Abstract: Two-Part Modeling Approach to Mediation Analysis for Semi-Continuous Outcomes (Society for Prevention Research 26th Annual Meeting)

233 Two-Part Modeling Approach to Mediation Analysis for Semi-Continuous Outcomes

Schedule:
Wednesday, May 30, 2018
Columbia A/B (Hyatt Regency Washington, Washington, DC)
* noted as presenting author
JeeWon Cheong, PhD, Associate Professor, University of Florida, Gainesville, FL
Soyeon Jung, MS, Data Analyst, University of Florida, Gainesville, FL
Sang Don Lim, MA, Graduate Student, Sungkyunkwan University, Seoul, Korea, Republic of (South)
Introduction Many outcomes in health research are semi-continuous: A substantial number of participants have a response value of 0, with the rest having some positive response values. For example, in a national survey on alcohol use, 67% of adolescents aged 12 to 20 years reported no alcohol use in the past month, while the rest 33% drank some amount of alcohol (Kann et al., 2016). Despite such distributional properties, semi-continuous variables are often treated as continuous or dichotomized, potentially resulting in inflated Type I error rates, low statistical power, and inaccurate confidence intervals. Two-part modeling is appropriate to handle semi-continuous variables, as it allows for investigating two separate but correlated processes: one distinguishing zero from non-zero responses and the other determining the level of non-zero responses. The number of empirical studies using two-part modeling has been increasing, but it has not been applied to mediation analysis. We conducted a simulation study to examine biases, Type I error rates, and statistical power of two-part modeling approach to mediation analysis.

Methods Data generation and statistical analysis were conducted in R 3.3.3. The independent and mediating variables were generated as continuous variables from normal distributions. The outcome variable was generated as a semi-continuous count variable, using binomial and zero-truncated Poisson distributions. Under each of 18 simulation conditions varied by sample sizes and effect sizes, we generated 1000 samples and derived power and Type I error rates defined at 0.05. To fit the two-part model to the generated data, the hurdle function in the pscl package was used. As the outcome variable was semi-continuous, mediated effects were calculated in two parts: (1) model for zero vs. non-zero outcome values, i.e., binary process mediated effect, and (2) model for non-zero outcome values, i.e., count process mediated effect.

Results Simulation results showed that Type I error rates were lower than 0.05 under sample sizes below 500, for both binary and count process mediated effects, regardless of effect sizes. When the sample size reached 1000, Type I error rates were close to 0.05 for medium and large effects. Statistical power was low for the binary process mediated effect: For medium and large effects, sample size needed to have statistical power greater than 0.80 was 500 and 300, respectively. Under small effect size condition, sample size greater than 1000 was needed. For the count process mediated effects, sample size needed for power greater than 0.80 was 100 and 50 for medium and large effects, respectively. For small effect size, sample size greater than 300 was needed. Biases and relative biases were below 10% under all conditions.

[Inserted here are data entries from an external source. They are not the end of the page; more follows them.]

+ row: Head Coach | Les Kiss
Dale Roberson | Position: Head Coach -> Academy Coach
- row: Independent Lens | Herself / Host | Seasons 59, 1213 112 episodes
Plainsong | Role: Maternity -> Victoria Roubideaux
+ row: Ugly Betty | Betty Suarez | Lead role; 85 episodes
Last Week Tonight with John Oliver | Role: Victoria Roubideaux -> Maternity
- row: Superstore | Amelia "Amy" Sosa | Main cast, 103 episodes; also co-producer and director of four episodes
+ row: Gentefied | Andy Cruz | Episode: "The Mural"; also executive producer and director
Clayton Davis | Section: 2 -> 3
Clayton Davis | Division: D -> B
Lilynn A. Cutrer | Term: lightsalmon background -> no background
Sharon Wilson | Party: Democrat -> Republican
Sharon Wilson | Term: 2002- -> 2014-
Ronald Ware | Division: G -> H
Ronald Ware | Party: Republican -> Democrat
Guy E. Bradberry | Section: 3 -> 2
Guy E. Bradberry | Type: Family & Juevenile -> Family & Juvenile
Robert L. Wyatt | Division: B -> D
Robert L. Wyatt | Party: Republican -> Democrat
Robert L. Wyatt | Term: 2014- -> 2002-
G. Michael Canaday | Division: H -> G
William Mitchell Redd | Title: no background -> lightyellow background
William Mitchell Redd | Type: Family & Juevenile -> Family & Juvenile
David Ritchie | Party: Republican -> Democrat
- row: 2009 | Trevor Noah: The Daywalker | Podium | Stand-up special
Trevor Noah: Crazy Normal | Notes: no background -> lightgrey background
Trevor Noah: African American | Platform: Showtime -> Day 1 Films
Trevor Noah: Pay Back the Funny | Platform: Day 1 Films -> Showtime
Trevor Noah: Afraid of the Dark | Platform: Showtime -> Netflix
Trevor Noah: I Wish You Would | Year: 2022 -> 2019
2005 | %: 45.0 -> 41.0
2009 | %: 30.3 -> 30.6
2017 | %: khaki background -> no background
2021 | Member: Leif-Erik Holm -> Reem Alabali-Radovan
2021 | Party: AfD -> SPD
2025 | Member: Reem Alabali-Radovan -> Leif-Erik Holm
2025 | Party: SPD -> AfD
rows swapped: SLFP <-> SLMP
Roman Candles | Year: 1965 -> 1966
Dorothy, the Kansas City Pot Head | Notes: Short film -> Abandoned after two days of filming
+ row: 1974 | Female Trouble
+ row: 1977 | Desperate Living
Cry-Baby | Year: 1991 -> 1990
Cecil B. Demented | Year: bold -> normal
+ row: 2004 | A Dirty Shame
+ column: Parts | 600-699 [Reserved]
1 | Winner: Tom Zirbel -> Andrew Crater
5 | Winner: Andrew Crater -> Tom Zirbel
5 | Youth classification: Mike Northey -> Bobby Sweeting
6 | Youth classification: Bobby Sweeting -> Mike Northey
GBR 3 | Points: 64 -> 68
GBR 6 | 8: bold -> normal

Conclusion Two-part modeling approach to mediation analysis is useful for testing mediated effects in the presence of semi-continuous outcome variables, as it takes into account the distributional property of the outcome variable and provides detailed information about mediating mechanisms (binary and count process mediated effects). However, larger sample size is needed for acceptable statistical power for estimating mediated effects, especially for the binary process.